_EXCERPT_:

-=-=-=-=-

Evaluation

"We're lab rats, and we're going to take over the world by writing stories!" - Subject on the first day of the study

Description of the Study

The study was conducted for three reasons. First, the study aimed to determine, using methods of the learning sciences, whether or not a system using a conversational computer character can help to improve children's story writing. The very small sample size would likely preclude conclusive results. Still, significant results from the study could indicate whether this research area is a fruitful one and could focus additional development of educational computer characters to help writing. Second, the study was meant to aid in software development, to provide feedback on the usability of the system and the way in which it would actually be used by children. The usability results could enable short-term improvement of the programs so stable, polished versions of them could be released to educators and students. Third, it was hoped that all three pieces of software would work well enough to afford some educational benefit to the students who wrote with them. The combination of this educational goal with the scientific and software development goals makes the quotation above particularly apt.

Accomplishing the first goal involves empirical evaluation of the writing improvement made by children using EddieEdit and that improvement made by children using StoryStages and E-Write. StoryStages was developed to be a control, and it has the same tutorial information about story writing as does EddieEdit. It simply lacks the conversational character interface. Since the particular planning and revising prompts used may not themselves be effective, E-Write provides an additional control. Because the study is to evaluate the cognitive effects of, not with, the software, the stories evaluated to determine improvement were written before and after the main sessions in which the software was used.

The study was conducted at a public elementary school in Cambridge, Massachusetts. The study ran from March 18 to April 3, 1998. It took place in the school's computer lab, where students used PowerMacintosh 5200/75 LC computers with 12 MB of RAM, running System 7.5.3.

Eighteen students from one grade 2/3 classroom participated in the study from start to finish. All of the stories written by children were saved for analysis. To preserve the anonymity of the subjects, the names of subjects were removed from stories and replaced with a code before anyone other than the experimenter examined them.

The complete procedure was as follows:

The parents or guardians of subjects read a letter that describes the study and includes a consent declaration.
The study was described to subjects, who were then given instructions and asked to fill out the pre-writing questionnaire.
Subjects each wrote a story during a class session, using a familiar school word processor, ClarisWorks. They were given forty minutes.
Subjects were assigned to three groups of six students each based on a rough estimate of their writing ability. This estimate was based on the one story they had each written, and was done to avoid extreme clustering of low- or high-ability students in one of the three groups.
At the next class session, the groups were assigned colors corresponding to E-Write (Red), EddieEdit (Blue), and StoryStages (Green). Each student wrote for the next eight classes using the same assigned system. The experimenter offered no assistance whatsoever in using the software, although did offer to intervene if the system needed to be restarted or if there was a chance of data loss. Subjects had to rely on the introductory and help screens, and on assistance from the teacher and staff. These types of help were uniform for all participants. The groups were as physically separated as possible within the computer lab, each occupying a row.
During the final class session, subjects again each wrote a story, using the same familiar school word processor, ClarisWorks. They were given forty minutes, the same amount of time to write as in step 3.
Subjects were thanked and asked to fill out the post-writing questionnaire.
The investigator explained to subjects what the goals and procedures of the study were, in detail.
After analysis of data, the results are also described to the teacher, parents, and subjects. Copies of all the stories written by a particular subject are given to that student on disk, along with improved versions of EddieEdit and StoryStages.

-=-=-=-=-

_AIM OF THE TASK_: Rewrite everything in the evaluation from "The study was conducted at" down to "a consent declaration.", putting "permission form" wherever "consent declaration" appears.

-=-=-=-=-

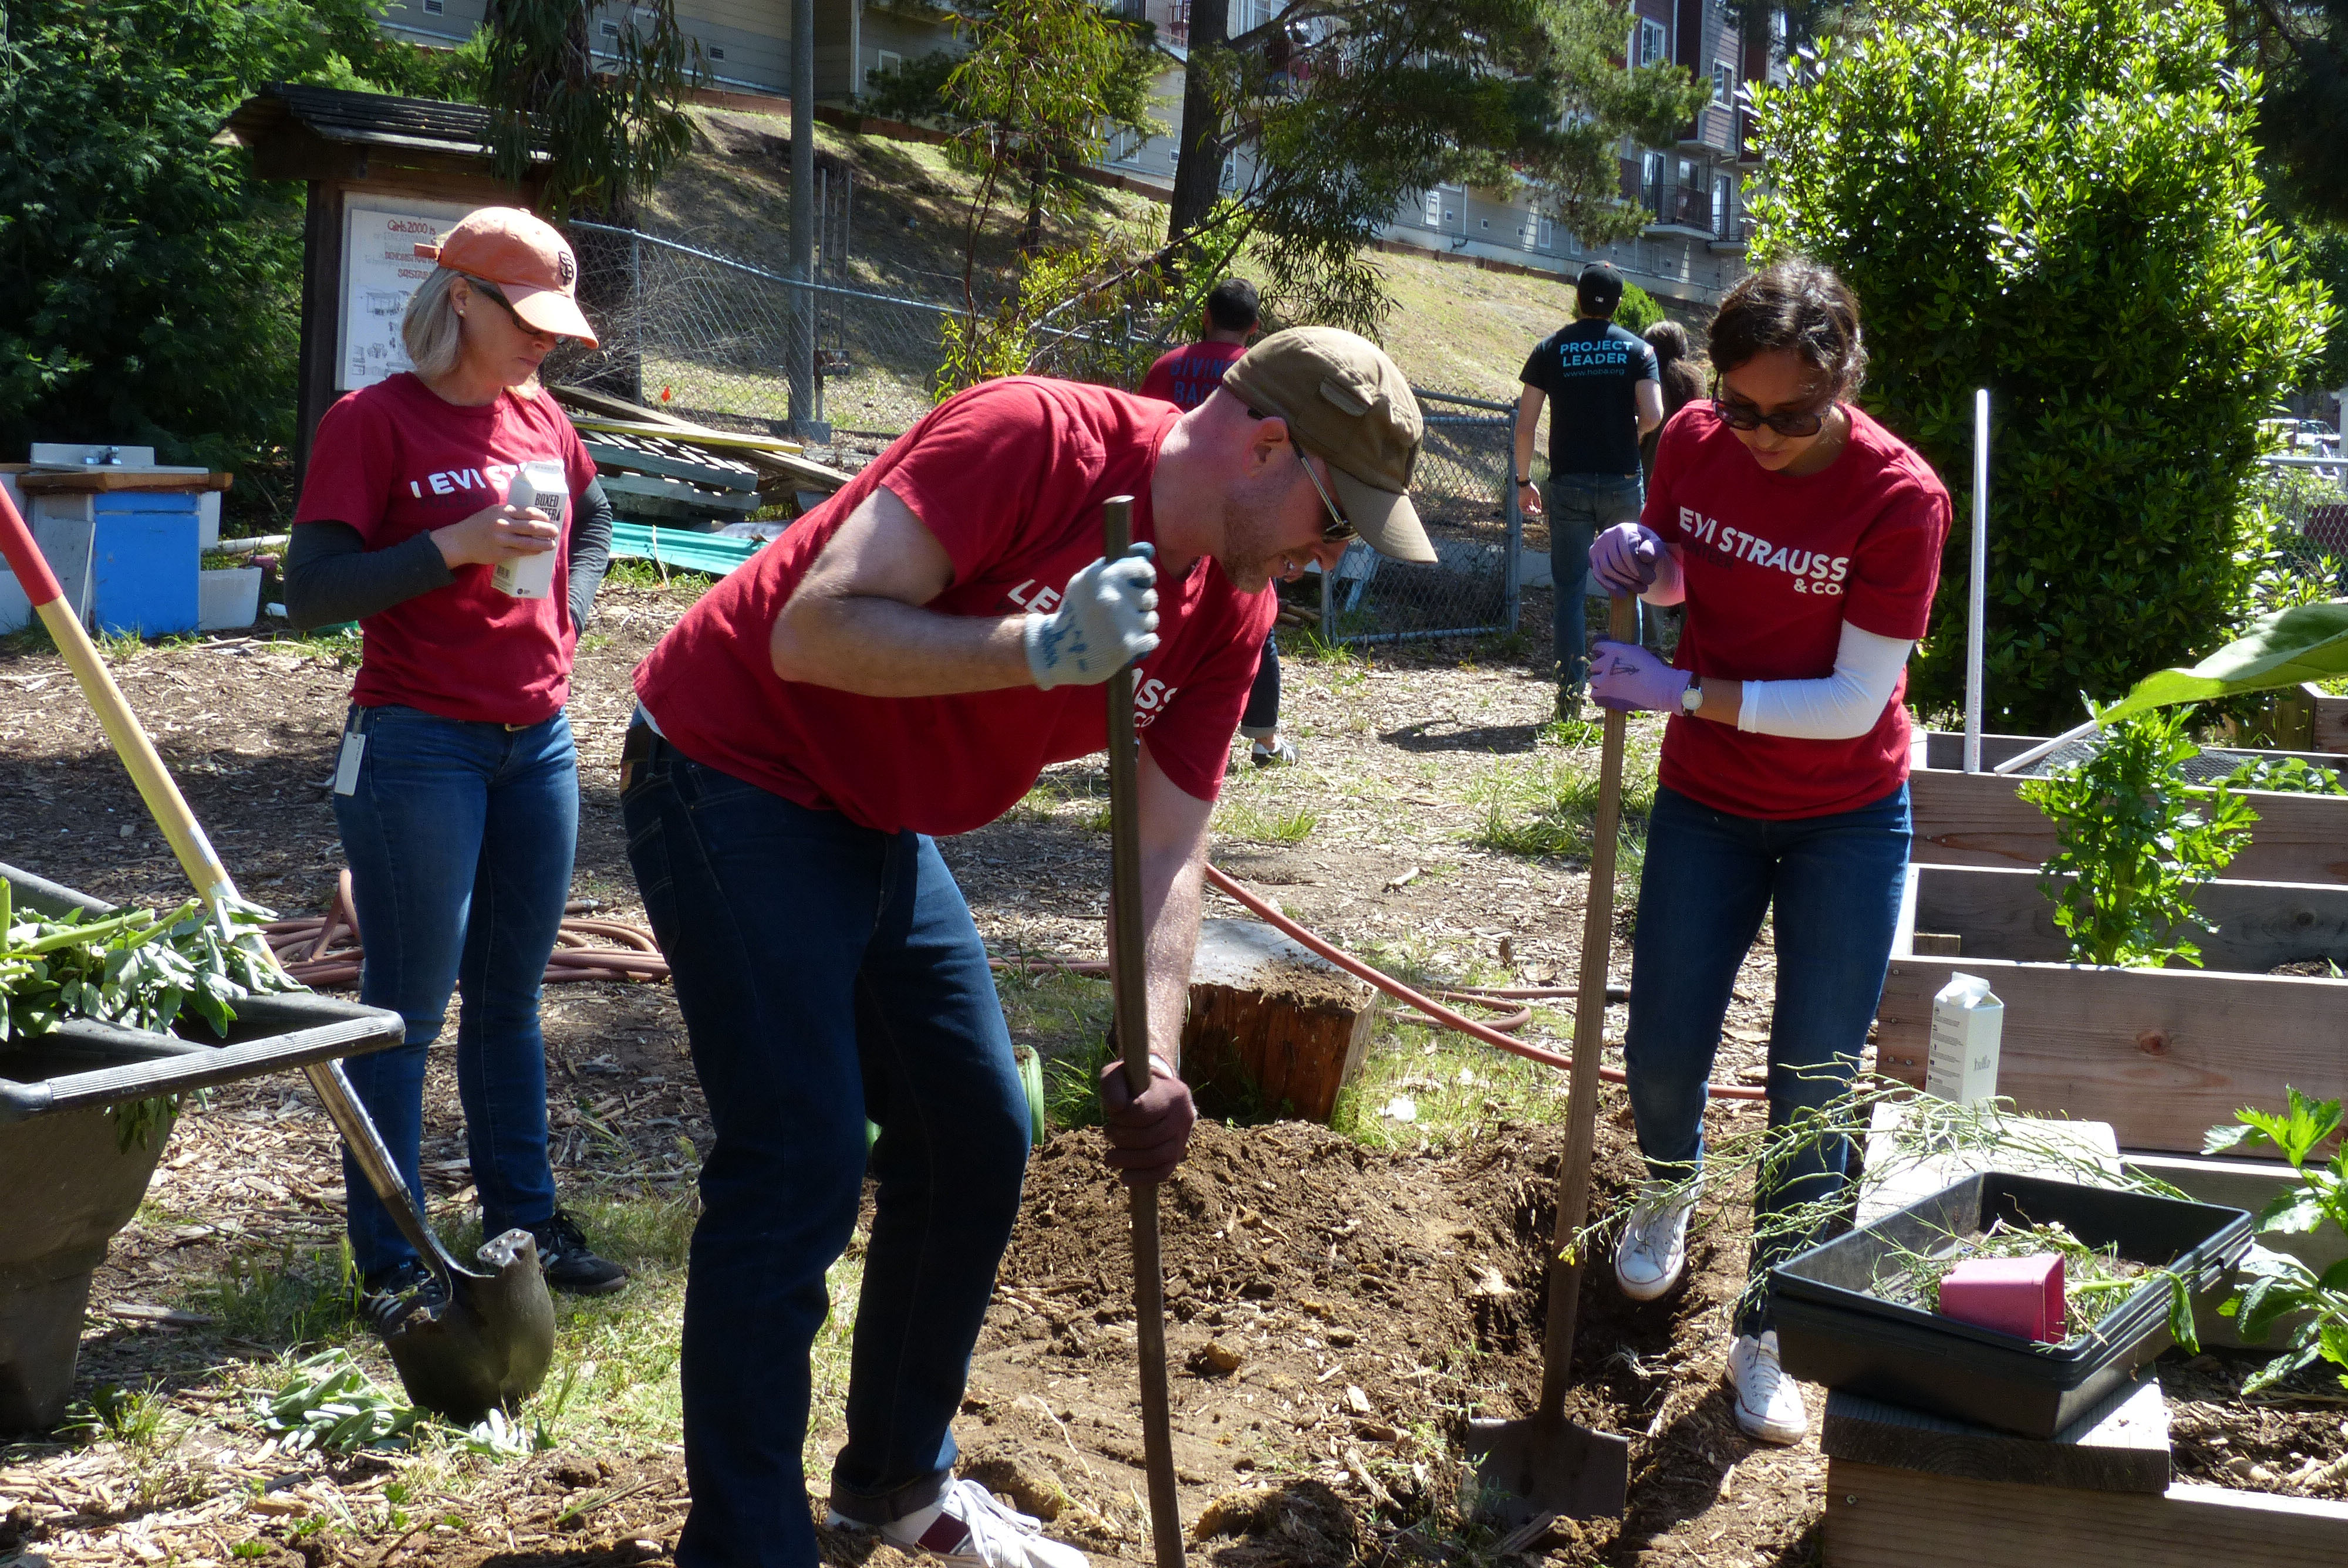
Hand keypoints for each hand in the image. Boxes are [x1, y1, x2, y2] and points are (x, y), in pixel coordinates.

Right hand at [431, 503, 557, 569]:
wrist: (459, 541)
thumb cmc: (477, 525)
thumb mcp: (491, 512)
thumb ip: (508, 512)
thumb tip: (530, 516)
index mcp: (502, 511)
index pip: (528, 512)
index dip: (542, 516)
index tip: (549, 519)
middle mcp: (502, 524)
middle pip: (531, 527)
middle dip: (547, 530)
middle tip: (555, 532)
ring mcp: (501, 539)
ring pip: (528, 542)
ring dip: (543, 543)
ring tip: (551, 544)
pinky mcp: (500, 553)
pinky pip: (521, 553)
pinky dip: (532, 552)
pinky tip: (539, 551)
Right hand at [1024, 544, 1159, 688]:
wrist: (1058, 650)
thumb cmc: (1074, 613)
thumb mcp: (1082, 582)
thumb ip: (1109, 567)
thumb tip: (1143, 553)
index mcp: (1104, 577)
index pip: (1143, 569)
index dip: (1146, 577)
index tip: (1144, 583)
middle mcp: (1114, 597)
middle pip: (1150, 597)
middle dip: (1141, 606)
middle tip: (1125, 613)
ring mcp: (1122, 622)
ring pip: (1152, 619)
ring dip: (1141, 626)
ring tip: (1123, 630)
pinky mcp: (1128, 645)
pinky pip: (1152, 639)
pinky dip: (1143, 643)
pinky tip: (1127, 644)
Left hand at [1098, 1053, 1196, 1186]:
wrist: (1154, 1090)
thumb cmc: (1132, 1082)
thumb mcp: (1118, 1074)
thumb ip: (1114, 1085)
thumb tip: (1117, 1108)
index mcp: (1173, 1092)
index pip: (1144, 1112)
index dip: (1122, 1118)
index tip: (1112, 1114)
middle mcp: (1184, 1115)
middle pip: (1151, 1137)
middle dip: (1123, 1139)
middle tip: (1107, 1133)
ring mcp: (1183, 1136)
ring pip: (1159, 1156)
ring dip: (1129, 1160)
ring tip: (1109, 1158)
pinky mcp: (1178, 1153)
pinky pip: (1164, 1171)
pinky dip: (1143, 1177)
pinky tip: (1124, 1177)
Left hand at [1517, 480, 1542, 516]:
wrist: (1525, 485)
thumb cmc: (1531, 489)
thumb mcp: (1536, 496)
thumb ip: (1538, 503)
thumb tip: (1540, 509)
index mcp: (1530, 500)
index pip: (1533, 507)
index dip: (1536, 510)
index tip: (1539, 511)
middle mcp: (1526, 502)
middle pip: (1530, 509)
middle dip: (1533, 512)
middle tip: (1536, 512)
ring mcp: (1523, 502)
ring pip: (1526, 510)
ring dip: (1530, 512)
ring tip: (1534, 512)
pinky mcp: (1520, 503)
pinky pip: (1522, 509)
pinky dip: (1526, 511)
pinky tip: (1530, 511)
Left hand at [1588, 638, 1691, 713]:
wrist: (1660, 688)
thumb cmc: (1653, 669)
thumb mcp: (1637, 651)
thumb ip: (1621, 650)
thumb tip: (1611, 652)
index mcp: (1614, 650)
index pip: (1597, 647)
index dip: (1601, 653)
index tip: (1604, 657)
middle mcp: (1605, 663)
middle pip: (1594, 666)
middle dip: (1602, 670)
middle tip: (1613, 675)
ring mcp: (1603, 681)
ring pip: (1593, 681)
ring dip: (1601, 683)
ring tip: (1615, 687)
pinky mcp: (1604, 696)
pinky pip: (1594, 695)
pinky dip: (1600, 696)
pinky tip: (1611, 696)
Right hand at [1589, 522, 1665, 594]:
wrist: (1633, 543)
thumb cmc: (1646, 545)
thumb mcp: (1655, 545)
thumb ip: (1654, 549)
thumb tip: (1645, 556)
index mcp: (1623, 530)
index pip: (1628, 554)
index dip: (1639, 570)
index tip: (1651, 579)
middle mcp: (1607, 536)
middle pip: (1617, 563)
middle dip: (1632, 579)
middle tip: (1645, 587)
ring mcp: (1597, 546)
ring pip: (1606, 570)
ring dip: (1623, 584)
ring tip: (1637, 590)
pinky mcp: (1592, 557)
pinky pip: (1598, 575)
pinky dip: (1610, 587)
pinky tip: (1622, 594)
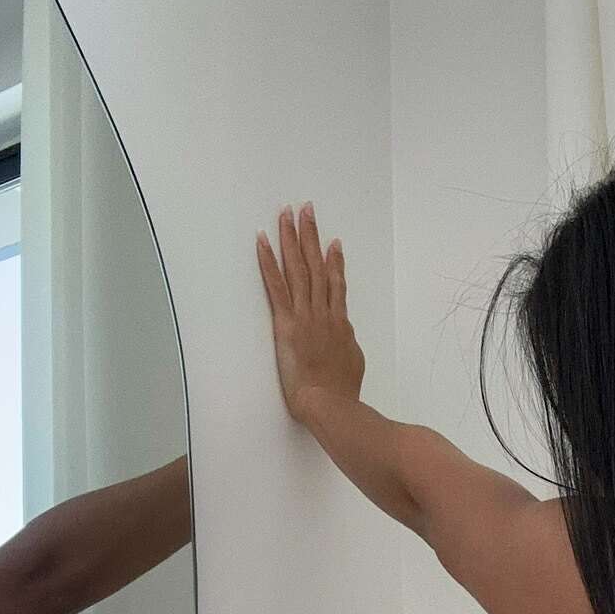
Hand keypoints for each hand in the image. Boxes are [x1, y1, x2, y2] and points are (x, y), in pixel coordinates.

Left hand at [256, 203, 365, 426]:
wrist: (331, 404)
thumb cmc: (342, 393)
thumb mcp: (352, 364)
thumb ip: (347, 346)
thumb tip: (345, 338)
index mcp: (340, 323)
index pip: (337, 285)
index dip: (335, 262)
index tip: (334, 243)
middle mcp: (324, 312)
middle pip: (317, 266)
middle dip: (311, 235)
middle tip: (307, 210)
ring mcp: (306, 315)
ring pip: (299, 268)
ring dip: (292, 238)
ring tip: (287, 214)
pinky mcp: (287, 323)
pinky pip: (275, 286)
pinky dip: (268, 261)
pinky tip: (262, 241)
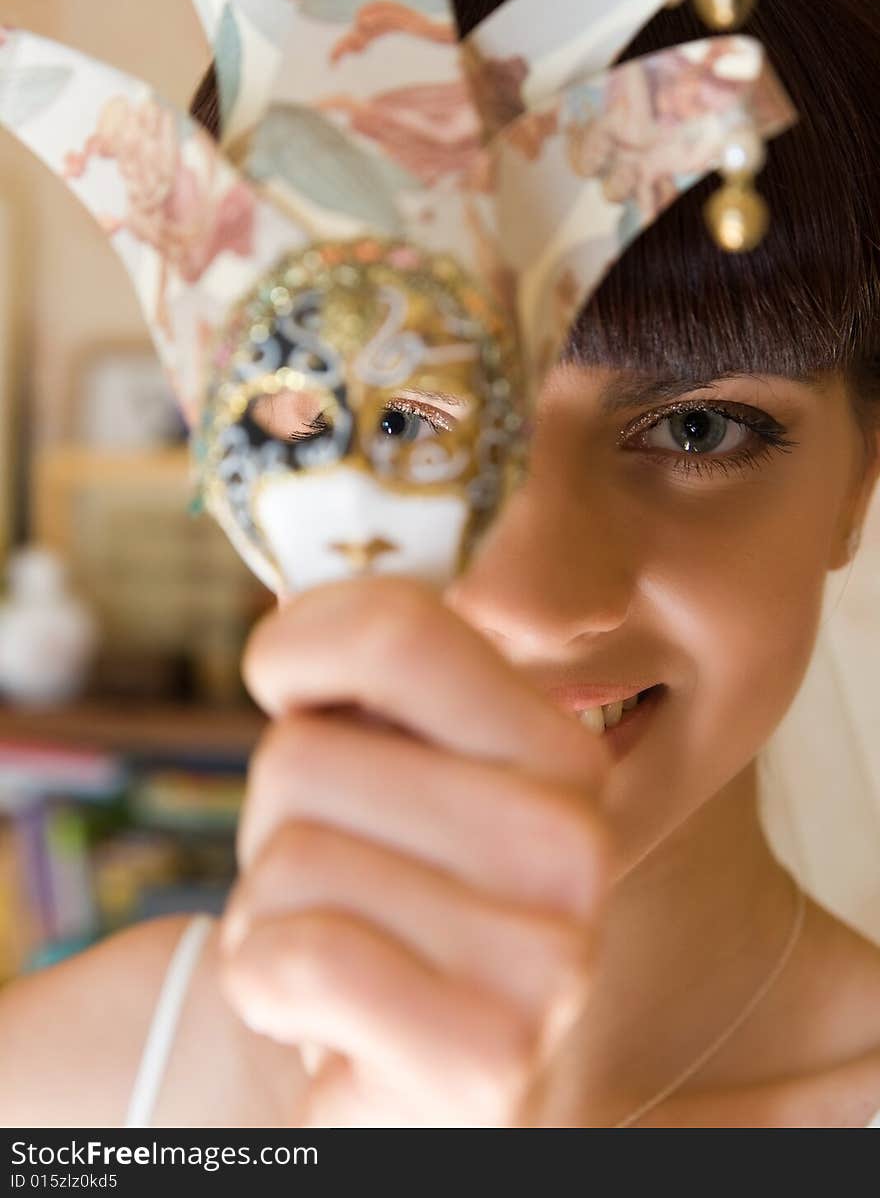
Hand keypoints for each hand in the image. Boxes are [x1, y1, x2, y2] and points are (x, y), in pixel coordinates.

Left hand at [219, 576, 609, 1125]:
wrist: (375, 1057)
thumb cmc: (369, 881)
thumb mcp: (377, 752)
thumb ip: (373, 655)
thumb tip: (325, 542)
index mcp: (564, 749)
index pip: (398, 629)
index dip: (298, 647)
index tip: (288, 685)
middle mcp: (580, 843)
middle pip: (307, 752)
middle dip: (278, 814)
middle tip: (335, 867)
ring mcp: (551, 960)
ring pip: (291, 857)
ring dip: (270, 904)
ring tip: (335, 939)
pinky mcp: (489, 1060)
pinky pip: (299, 957)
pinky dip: (266, 979)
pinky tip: (321, 1009)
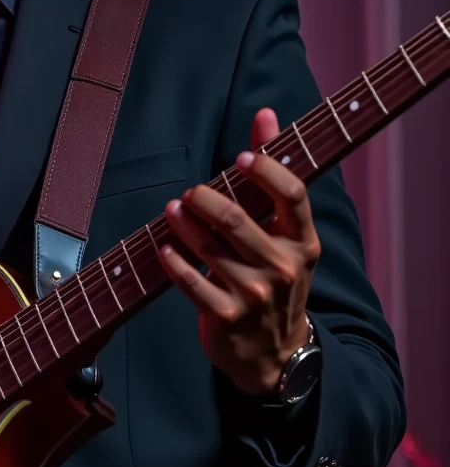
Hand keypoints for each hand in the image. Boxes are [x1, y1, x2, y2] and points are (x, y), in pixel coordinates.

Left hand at [157, 107, 320, 394]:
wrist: (275, 353)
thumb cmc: (276, 276)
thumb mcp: (285, 232)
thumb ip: (273, 171)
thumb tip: (264, 114)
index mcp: (302, 241)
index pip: (293, 195)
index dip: (266, 170)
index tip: (241, 159)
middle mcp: (283, 267)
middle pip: (239, 220)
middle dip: (207, 199)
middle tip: (192, 193)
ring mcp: (255, 295)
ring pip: (211, 250)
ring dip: (185, 225)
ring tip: (172, 210)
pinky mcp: (226, 317)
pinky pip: (191, 284)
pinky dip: (174, 263)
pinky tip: (163, 248)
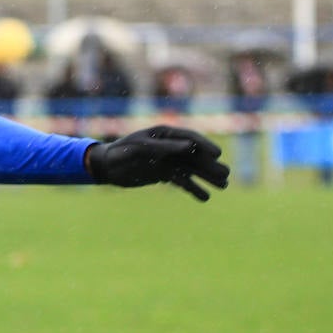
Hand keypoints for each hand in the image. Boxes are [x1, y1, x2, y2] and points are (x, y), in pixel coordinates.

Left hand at [87, 126, 230, 201]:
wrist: (107, 167)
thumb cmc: (121, 152)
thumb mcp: (141, 149)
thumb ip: (165, 148)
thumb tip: (190, 146)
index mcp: (164, 134)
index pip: (190, 138)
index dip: (204, 145)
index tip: (217, 154)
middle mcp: (170, 146)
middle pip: (195, 155)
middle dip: (210, 165)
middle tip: (226, 175)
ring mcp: (168, 160)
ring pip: (193, 169)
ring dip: (207, 177)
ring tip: (223, 186)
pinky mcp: (164, 174)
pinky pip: (183, 181)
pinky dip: (193, 188)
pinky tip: (205, 198)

-=-=-=-=-

_SOLUTION TO THIS TASK_:
The study was conducted at a public elementary school in Cambridge, Massachusetts. The study ran from March 18 to April 3, 1998. It took place in the school's computer lab, where students used PowerMacintosh 5200/75 LC computers with 12 MB of RAM, running System 7.5.3.

Eighteen students from one grade 2/3 classroom participated in the study from start to finish. All of the stories written by children were saved for analysis. To preserve the anonymity of the subjects, the names of subjects were removed from stories and replaced with a code before anyone other than the experimenter examined them.

The complete procedure was as follows:

The parents or guardians of subjects read a letter that describes the study and includes a permission form.